March 14, 2007

Finally knowing

Filed under: School

I know where I’ll be next year–finally; the last grad school let me know, in an email of all things, that there were many qualified applicants and that I was not one of them.

It is as it was expected. They were the best program I applied to; and while I wouldn’t have applied if I didn’t want to go there, I’m not that broken up about it. Considering the amount of time–what…weeks? feels longer–between the acceptance and final rejection I considered the possible scenarios many times and came to the conclusion that if I were accepted to the last school, and if the money were equal, I would probably pick the first school.

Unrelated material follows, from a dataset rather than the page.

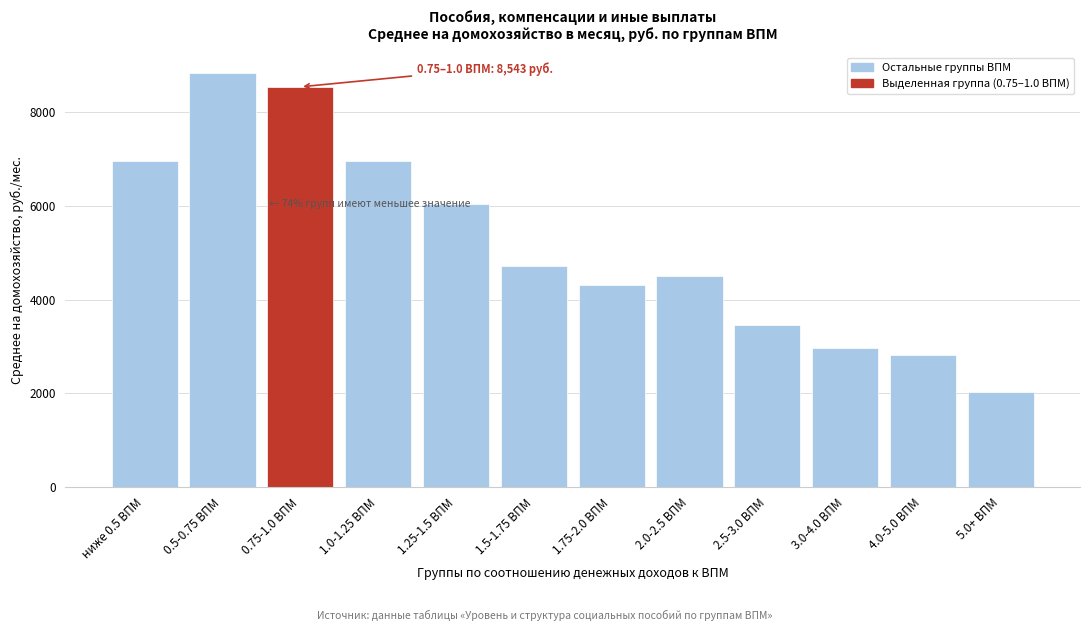

What is the difference between the second highest and second lowest values?

5723.1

I don’t know, though, if this planning was what one not emotionally involved would have done. I fear that this was a love the one you’re with situation where I, more or less, talking myself into loving the…well, the one I’m with. I don’t think it is actually like this: my reasoning was reasonable enough to the ones I told. Unfortunately, though, all that means is that I can think of good reasons to support a decision made even if the reasons aren’t the actual reasons.

But all that aside, I’m quite excited. Sometimes I think the last three years have been mostly wasted just dicking around and that the Rest of My Life can now start. Start in five months, that is.

No, I think–all things considered–that all this will work out. I know I can be happy most everywhere not in Idaho so I’m not worried about the actual place except the ungodly summers. The program itself, as it looks to me right now, appears to come out ahead when weighing the pros and cons even if it doesn’t have the highs some others have.

Still, I would have liked to get in the other places, particularly this last one, if only for ego reasons.